**Provided text**.

Item 4. Purpose of Transaction.

         Mr. Hall has acquired the Issuer's securities for investment purposes
and may acquire additional shares for this purpose or dispose of such shares.


Item 5. Interest in Securities of the Issuer.

         (a) - (b) According to information provided to Mr. Hall by the Issuer,
a total of 5,219,264 shares of Common Stock were outstanding as of January 5,
2004. Mr. Hall beneficially owns 1,044,197 shares of the Issuer's Common Stock,
of which 288,594 shares are owned by him directly, 2,037 shares are owned by
his minor children and 753,566 shares are subject to options granted to him.
Mr. Hall has the power to vote or to direct the vote and to dispose or to
direct the disposition of all shares owned by him or his minor children. Of the
753,566 shares subject to options, 628,873 shares are issuable upon the
exercise of options that are currently exercisable or will become exercisable
within 60 days of January 5, 2004, and 124,693 shares are issuable upon the
exercise of options that will become exercisable at various times between the
end of such 60 day period and January 2, 2008. Shares beneficially owned by Mr.
Hall represent 17.5% of the Issuer's outstanding Common Stock. This is based on
5,219,264 shares of Common Stock outstanding at January 5, 2004, as provided to
Mr. Hall by the Issuer, and 753,566 shares subject to options granted to Mr.
Hall, all of which are treated as outstanding and beneficially owned by Mr.
Hall for the purposes of computing Mr. Hall's percentage ownership.

[Source records]
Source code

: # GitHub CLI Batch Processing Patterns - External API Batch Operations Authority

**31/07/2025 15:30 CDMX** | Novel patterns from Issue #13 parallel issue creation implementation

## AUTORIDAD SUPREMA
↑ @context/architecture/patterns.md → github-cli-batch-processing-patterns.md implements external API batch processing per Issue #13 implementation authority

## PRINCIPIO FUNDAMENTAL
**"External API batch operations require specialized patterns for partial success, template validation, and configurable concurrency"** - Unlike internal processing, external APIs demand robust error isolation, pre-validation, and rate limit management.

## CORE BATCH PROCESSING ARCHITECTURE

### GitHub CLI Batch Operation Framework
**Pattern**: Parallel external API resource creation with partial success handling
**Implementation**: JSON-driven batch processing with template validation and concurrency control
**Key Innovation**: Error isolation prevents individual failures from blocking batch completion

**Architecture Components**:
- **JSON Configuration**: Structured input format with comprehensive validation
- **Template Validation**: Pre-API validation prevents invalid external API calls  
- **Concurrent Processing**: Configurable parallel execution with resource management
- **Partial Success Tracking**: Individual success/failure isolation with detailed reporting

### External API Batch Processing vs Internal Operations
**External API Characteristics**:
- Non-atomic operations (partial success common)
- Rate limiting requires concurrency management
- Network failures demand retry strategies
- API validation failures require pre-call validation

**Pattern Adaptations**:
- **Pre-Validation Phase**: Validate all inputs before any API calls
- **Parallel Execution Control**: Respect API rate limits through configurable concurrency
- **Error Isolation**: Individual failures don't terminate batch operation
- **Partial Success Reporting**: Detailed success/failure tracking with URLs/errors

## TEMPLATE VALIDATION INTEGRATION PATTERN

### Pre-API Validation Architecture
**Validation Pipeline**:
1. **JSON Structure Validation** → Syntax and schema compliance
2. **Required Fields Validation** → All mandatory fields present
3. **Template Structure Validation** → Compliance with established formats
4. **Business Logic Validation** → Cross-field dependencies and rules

**Exercises**.
**A.** From the stock ownership disclosure, reproduce the passage starting with "Mr. Hall has acquired" and going on through "of such shares.".
**B.** Answer these questions using the stock ownership disclosure:
(i) For what purpose has Mr. Hall acquired the Issuer's securities?
(ii) How many shares of Common Stock were outstanding as of January 5, 2004?
(iii) How many shares are owned by Mr. Hall's minor children?

**Exercise answers**.
**A.**
Mr. Hall has acquired the Issuer's securities for investment purposes
and may acquire additional shares for this purpose or dispose of such shares.

**B.**
(i) For investment purposes.
(ii) 5,219,264 shares.
(iii) 2,037 shares.